Combien comptent les divisions tribales dans le chaos libyen?

« Cette histoire des tribus est un peu exagérée. Dans la plupart des cas, l’ensemble des tribus est parsemé sur le territoire. Kadhafi a urbanisé les tribus. Chaque tribu avait son sanctuaire géographique, comme par exemple les Warfalla à Beni Walid. Aujourd’hui, les Warfalla sont partout comme d’autres : ils sont à Bengasi, à Tripoli, à Sabratha... Ils ont perdu la cohésion sociale qui était la leur à une époque. Les chefs de tribu traditionnels et les codes de fonctionnement ont disparu, les leaders tribaux ont la même autorité que dans le passé. Des membres de la même tribu ont souvent pris des positions différentes à propos de plusieurs cas politiques, avec Kadhafi ou contre lui, avec les islamistes ou contre les islamistes. L’appartenance tribale s’est affaiblie, mais une culture et une certaine mentalité tribales demeurent, même si la base du tribalisme a changé. À l’Est, en Cyrénaïque, où il y a eu moins de mélanges de populations, les appartenances tribales demeurent plus prononcées par rapport à la Tripolitaine. Il y a aussi en Libye des identités plus récentes, liées aux villes. Misurata est un exemple : sa population est d’origine turque – des fonctionnaires et commerçants de l’Empire ottoman. Les rencontres entre les structures locales sont parfois appelées ‘conférences des villes et des tribus’, en reconnaissant ainsi la validité de l’identité citadine. Ramener les conflits en Libye à de simples affrontements tribaux est très réducteur ».

 

Le futur est-il dans une Libye unifiée, divisée ou fédérée ?

« Les Libyens ne veulent pas diviser la Libye. Et ils ne veulent pas d’une fédération : ce serait pour eux un retour en arrière. Les fédéralistes se sont présentés aux élections et ils n’ont pas reçu beaucoup de voix. Beaucoup en Libye, surtout à l’Est, voudraient une réforme de l’État dans le sens d’une décentralisation qui garantisse plus d’autonomie au niveau local. Le problème en Libye est la redistribution des revenus du pétrole. À l’Est, le ressentiment est présent, toujours. Ils disent : ‘Le pétrole vient de chez nous, mais la compagnie qui le gère est à Tripoli’ ».

 

Et pourtant, il semble que les deux seules institutions capables de fonctionner au niveau national à l’Est comme à l’Ouest soient la Banque Centrale et la Noc, la Compagnie nationale du pétrole. La production de brut a atteint un milliard de barils quotidiens pour la première fois depuis quatre ans en juillet. Pourquoi leur modèle n’est-il pas applicable à la politique ?

« C’est vrai, ils fonctionnent parce qu’il y a un accord tacite entre les parties libyennes afin que la Noc travaille pour augmenter la production.
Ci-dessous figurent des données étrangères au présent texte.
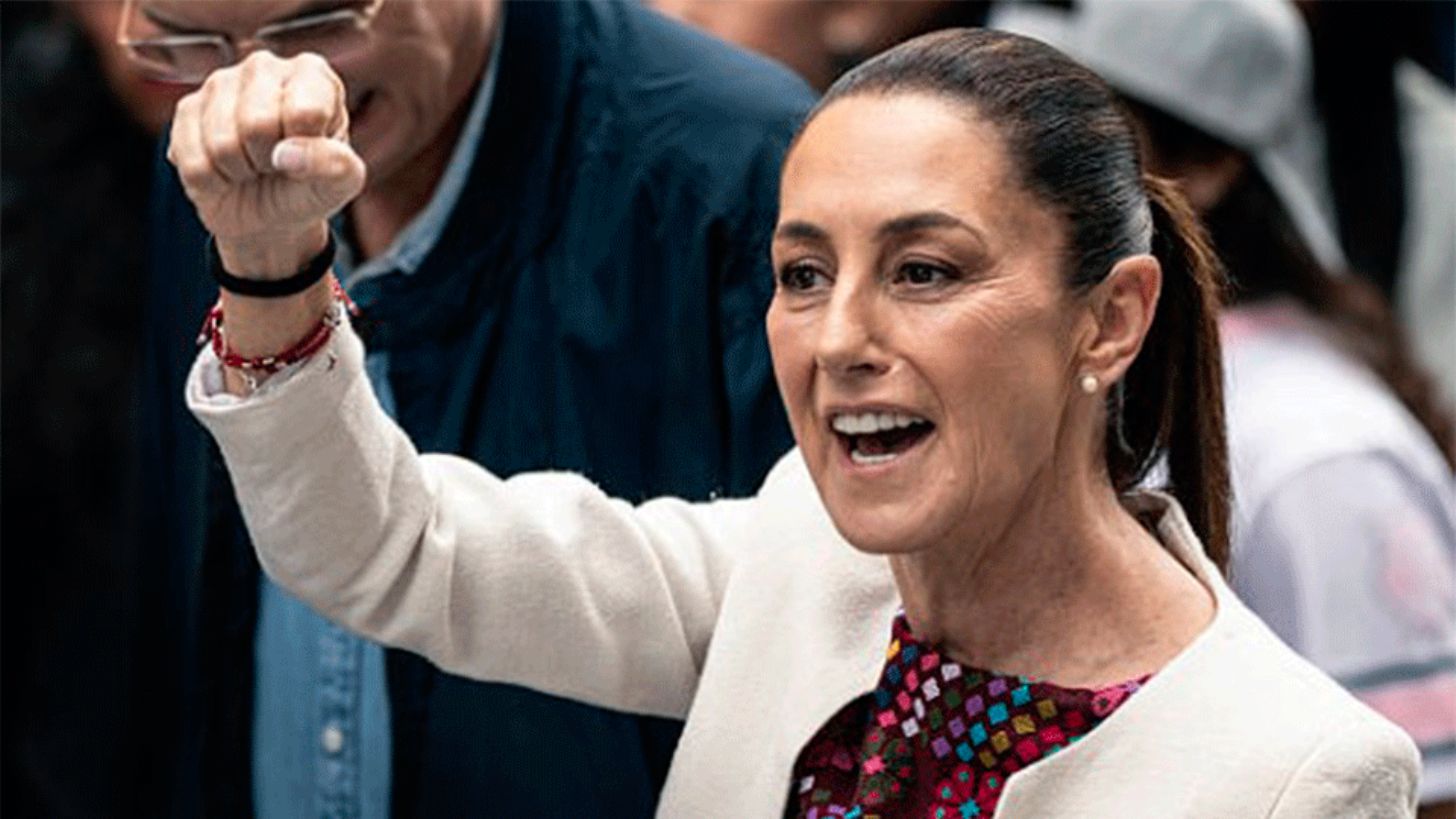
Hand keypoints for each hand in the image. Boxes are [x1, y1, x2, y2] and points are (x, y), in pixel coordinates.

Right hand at [167, 51, 365, 277]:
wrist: (268, 215)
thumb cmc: (309, 187)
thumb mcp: (340, 184)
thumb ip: (336, 166)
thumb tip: (287, 154)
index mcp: (313, 74)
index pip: (305, 112)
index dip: (305, 148)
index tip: (309, 154)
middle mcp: (264, 67)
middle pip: (258, 124)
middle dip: (268, 160)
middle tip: (276, 164)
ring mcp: (220, 83)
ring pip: (221, 143)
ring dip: (240, 171)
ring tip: (253, 166)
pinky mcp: (187, 109)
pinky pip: (193, 160)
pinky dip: (213, 181)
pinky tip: (225, 169)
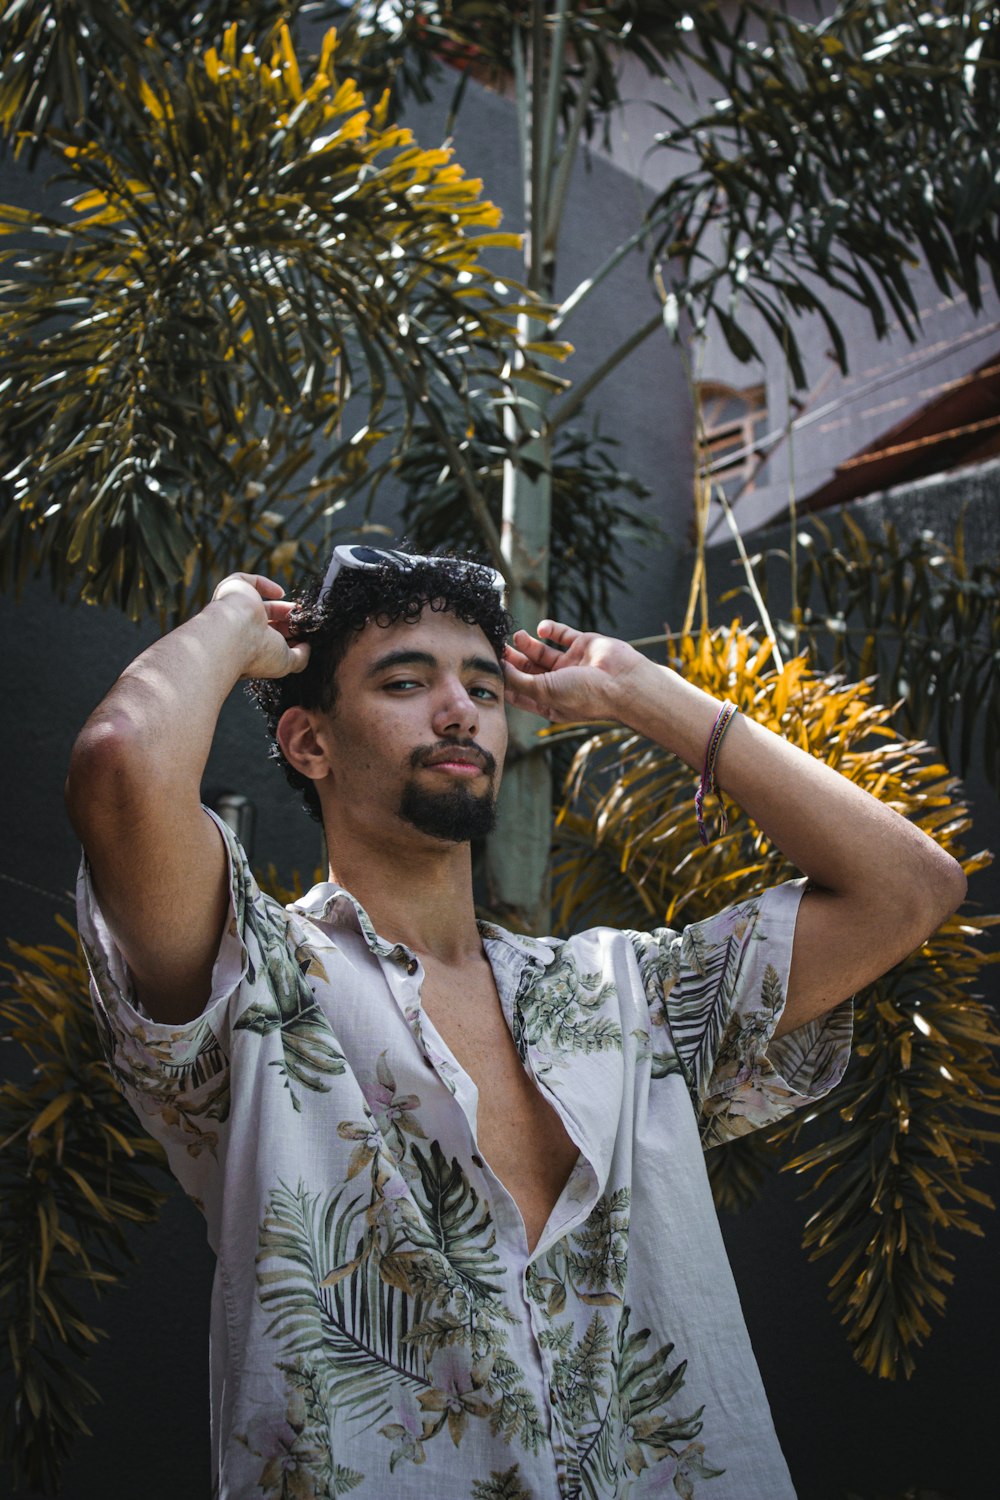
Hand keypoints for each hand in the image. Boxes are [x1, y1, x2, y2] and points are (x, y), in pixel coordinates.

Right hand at [211, 573, 310, 679]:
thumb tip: (306, 646)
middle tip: (303, 623)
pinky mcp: (231, 589)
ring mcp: (233, 610)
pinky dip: (265, 585)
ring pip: (259, 605)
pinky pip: (247, 581)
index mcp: (248, 649)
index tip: (303, 638)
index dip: (288, 638)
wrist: (233, 635)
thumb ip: (300, 656)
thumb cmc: (257, 652)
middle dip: (287, 622)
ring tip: (299, 610)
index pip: (269, 642)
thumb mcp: (286, 662)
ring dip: (281, 607)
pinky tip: (280, 593)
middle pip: (267, 623)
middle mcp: (239, 630)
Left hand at [502, 620, 640, 721]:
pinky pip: (562, 634)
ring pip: (543, 652)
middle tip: (498, 646)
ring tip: (517, 636)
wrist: (624, 683)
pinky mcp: (583, 645)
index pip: (522, 692)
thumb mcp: (545, 692)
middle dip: (513, 659)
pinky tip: (541, 630)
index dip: (506, 681)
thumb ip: (519, 681)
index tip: (488, 669)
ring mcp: (572, 664)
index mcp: (551, 702)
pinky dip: (550, 629)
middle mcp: (560, 684)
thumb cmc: (585, 695)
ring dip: (528, 643)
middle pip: (529, 670)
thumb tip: (500, 669)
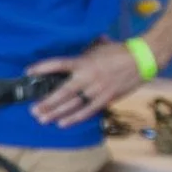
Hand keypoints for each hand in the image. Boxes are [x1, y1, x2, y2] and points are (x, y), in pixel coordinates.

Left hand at [26, 40, 147, 125]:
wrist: (143, 59)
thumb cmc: (119, 52)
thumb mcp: (97, 48)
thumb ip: (82, 54)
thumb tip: (68, 57)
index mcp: (84, 61)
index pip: (59, 64)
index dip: (43, 67)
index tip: (29, 72)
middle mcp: (89, 76)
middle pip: (63, 91)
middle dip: (46, 102)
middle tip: (33, 110)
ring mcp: (97, 89)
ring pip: (73, 104)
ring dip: (56, 113)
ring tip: (42, 119)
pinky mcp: (107, 98)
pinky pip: (88, 110)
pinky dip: (74, 118)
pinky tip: (62, 123)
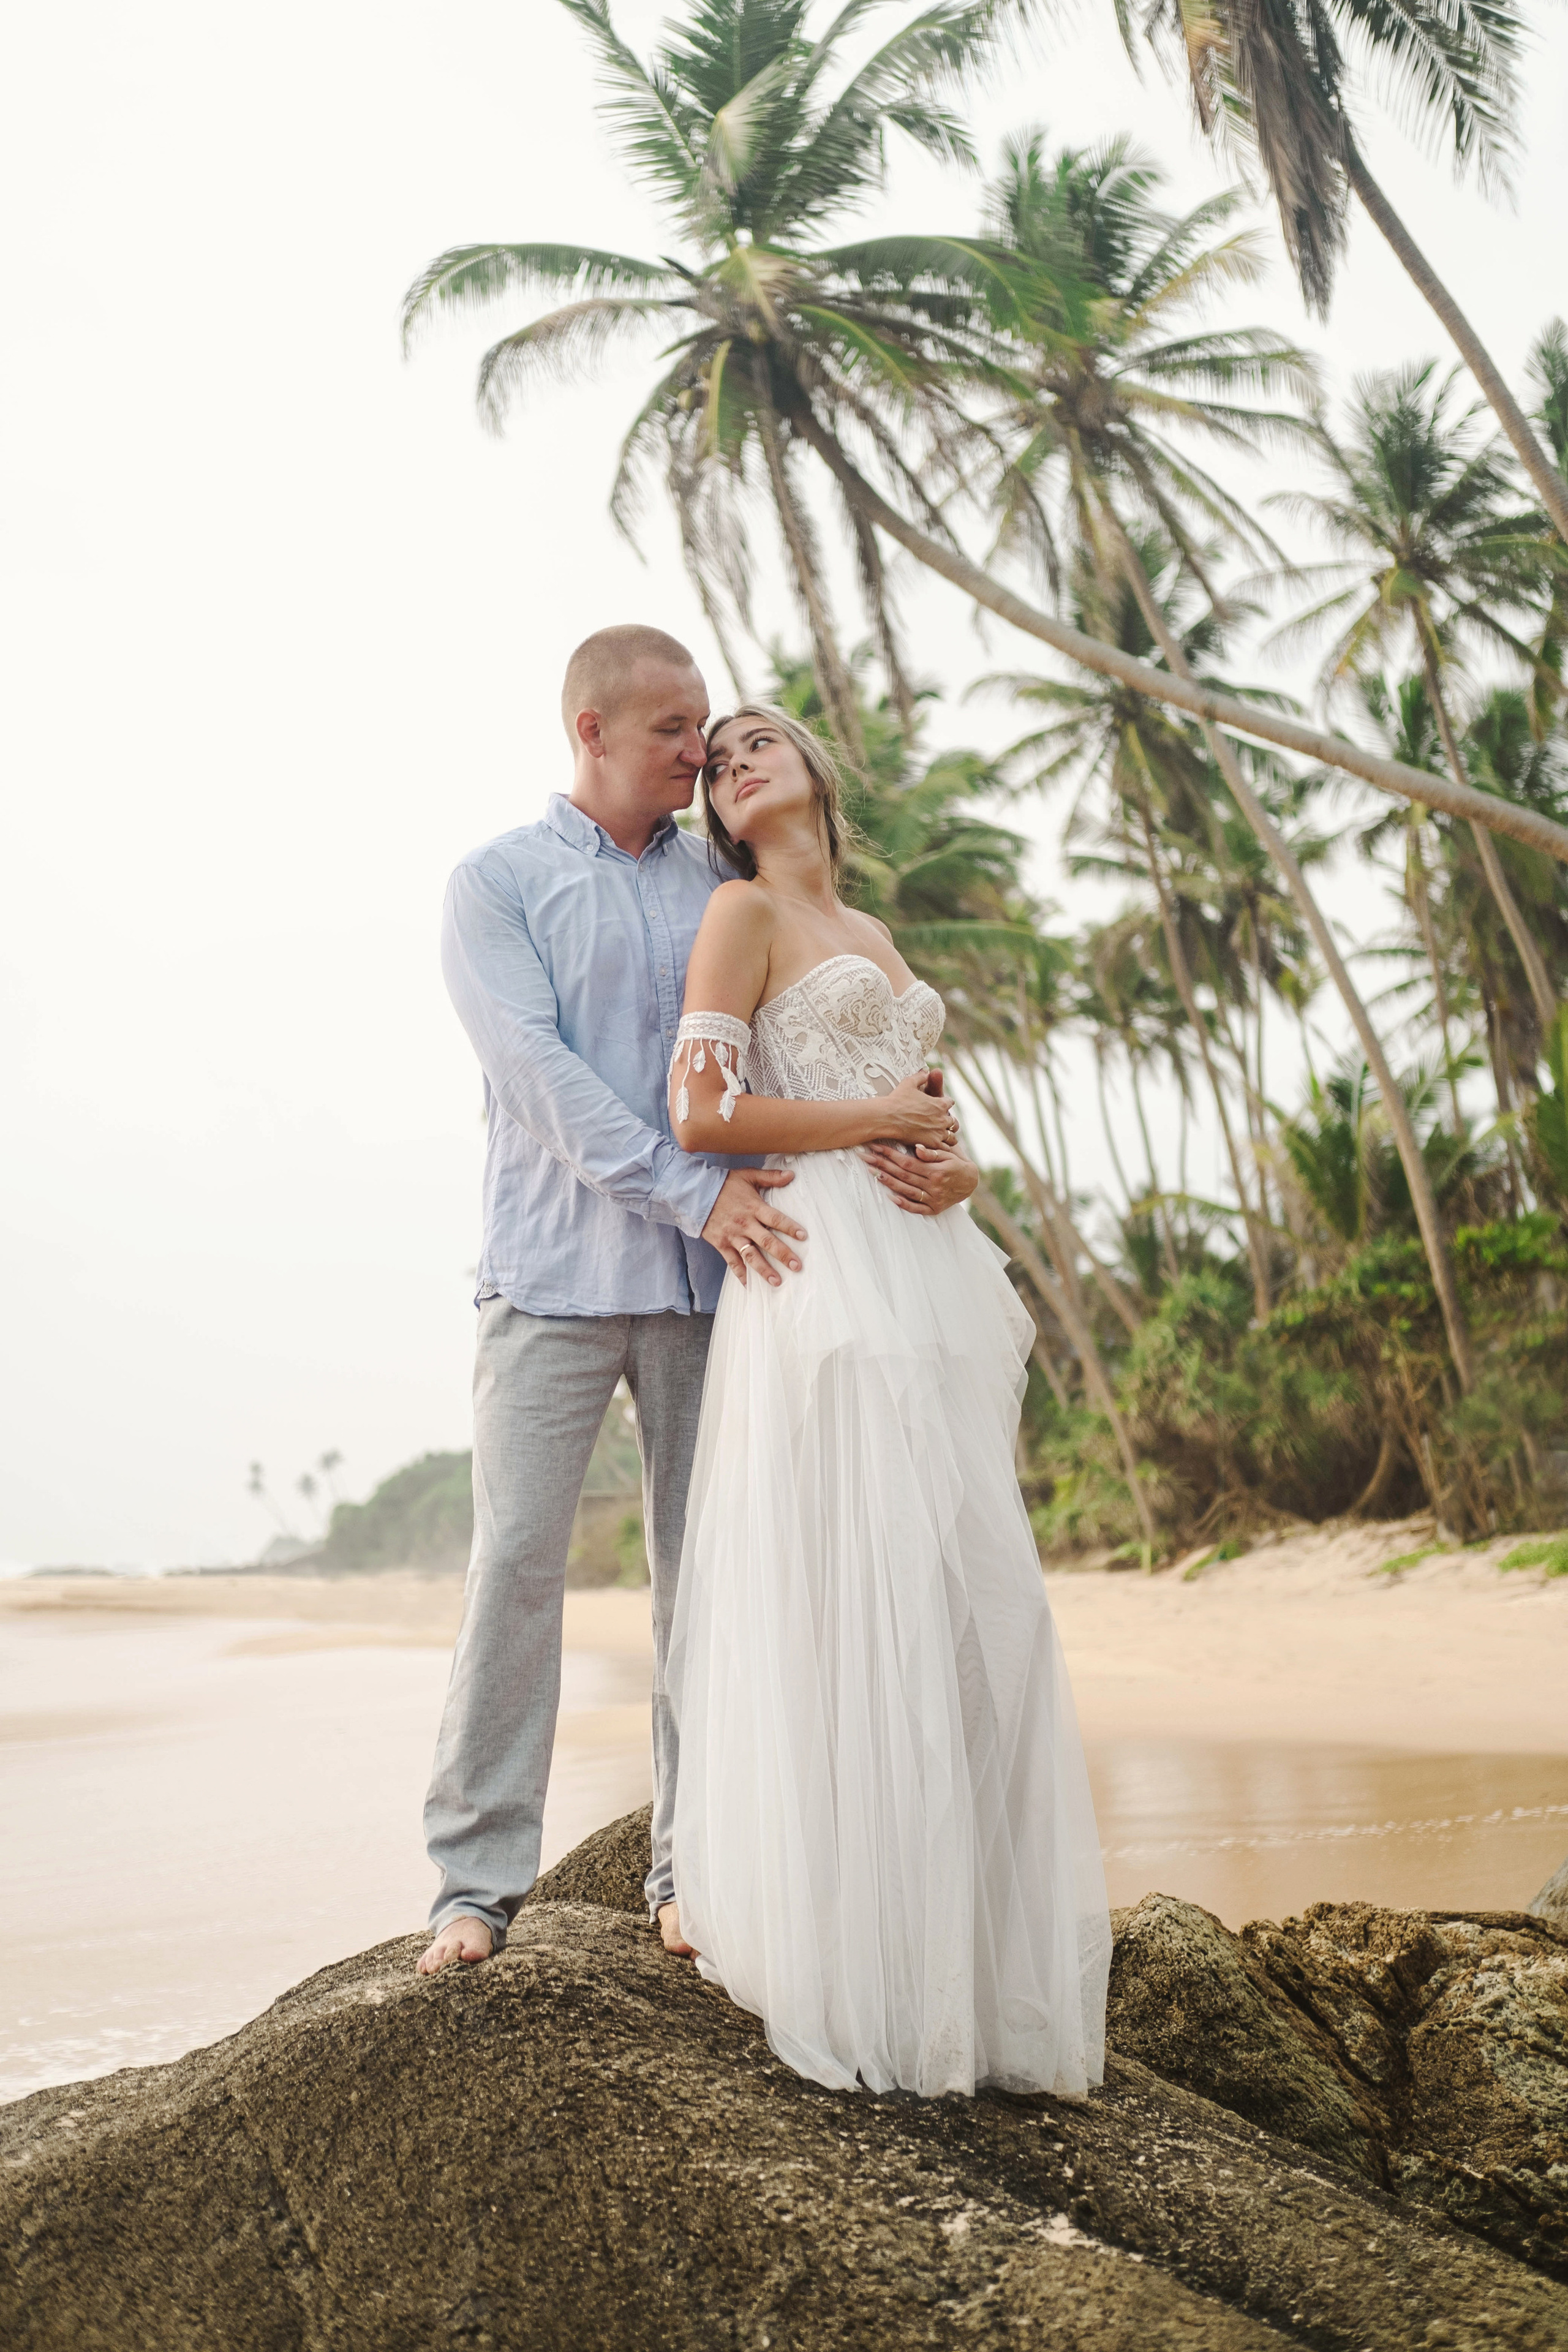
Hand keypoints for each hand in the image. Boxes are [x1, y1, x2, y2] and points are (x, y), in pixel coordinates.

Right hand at [700, 1167, 806, 1286]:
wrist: (695, 1193)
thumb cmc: (724, 1184)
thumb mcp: (748, 1175)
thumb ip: (770, 1177)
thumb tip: (791, 1175)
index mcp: (753, 1207)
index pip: (775, 1218)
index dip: (789, 1227)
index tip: (803, 1236)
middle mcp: (744, 1224)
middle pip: (767, 1242)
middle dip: (783, 1254)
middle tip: (797, 1266)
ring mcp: (732, 1236)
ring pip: (751, 1256)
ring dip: (764, 1270)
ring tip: (777, 1282)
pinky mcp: (721, 1244)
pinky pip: (732, 1262)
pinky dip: (740, 1274)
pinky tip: (749, 1285)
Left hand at [862, 1141, 978, 1216]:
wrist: (971, 1182)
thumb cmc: (957, 1163)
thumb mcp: (949, 1154)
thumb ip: (932, 1152)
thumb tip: (917, 1148)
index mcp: (937, 1171)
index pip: (908, 1162)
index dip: (890, 1154)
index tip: (876, 1146)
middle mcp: (934, 1186)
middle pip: (903, 1175)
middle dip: (882, 1165)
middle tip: (865, 1157)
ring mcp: (933, 1199)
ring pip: (907, 1190)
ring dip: (888, 1182)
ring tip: (872, 1173)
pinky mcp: (934, 1209)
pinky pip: (916, 1208)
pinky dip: (903, 1203)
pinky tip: (890, 1197)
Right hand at [877, 1069, 960, 1149]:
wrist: (887, 1117)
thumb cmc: (896, 1100)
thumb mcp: (909, 1083)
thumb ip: (920, 1077)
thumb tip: (926, 1071)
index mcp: (940, 1103)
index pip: (950, 1103)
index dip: (944, 1104)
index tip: (938, 1107)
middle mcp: (942, 1118)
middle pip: (953, 1121)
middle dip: (946, 1122)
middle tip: (937, 1124)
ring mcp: (939, 1133)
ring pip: (952, 1136)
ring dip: (946, 1135)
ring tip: (938, 1136)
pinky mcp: (932, 1144)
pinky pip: (945, 1148)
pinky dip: (941, 1147)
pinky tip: (933, 1146)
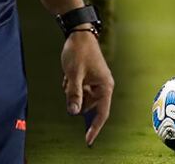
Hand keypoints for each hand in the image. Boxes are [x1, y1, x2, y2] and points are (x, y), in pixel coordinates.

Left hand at [62, 30, 113, 145]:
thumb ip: (74, 94)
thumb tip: (73, 112)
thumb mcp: (73, 75)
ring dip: (73, 92)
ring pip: (82, 99)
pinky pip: (79, 91)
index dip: (94, 128)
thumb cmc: (79, 52)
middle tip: (69, 84)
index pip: (102, 113)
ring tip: (69, 77)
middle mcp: (103, 86)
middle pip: (89, 106)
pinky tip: (69, 74)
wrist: (79, 34)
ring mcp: (96, 82)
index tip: (87, 141)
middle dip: (76, 100)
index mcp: (105, 86)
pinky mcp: (89, 79)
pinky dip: (71, 86)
Les dirigeants ont prouvé leur talent pour négocier avec les parties, mais ils y sont parvenus parce qu’ils se sont éloignés du processus politique, tout en maintenant la neutralité et en ayant comme seul objectif celui d’augmenter la production de brut. Même s’ils n’ont pas abordé le problème de la redistribution des revenus ».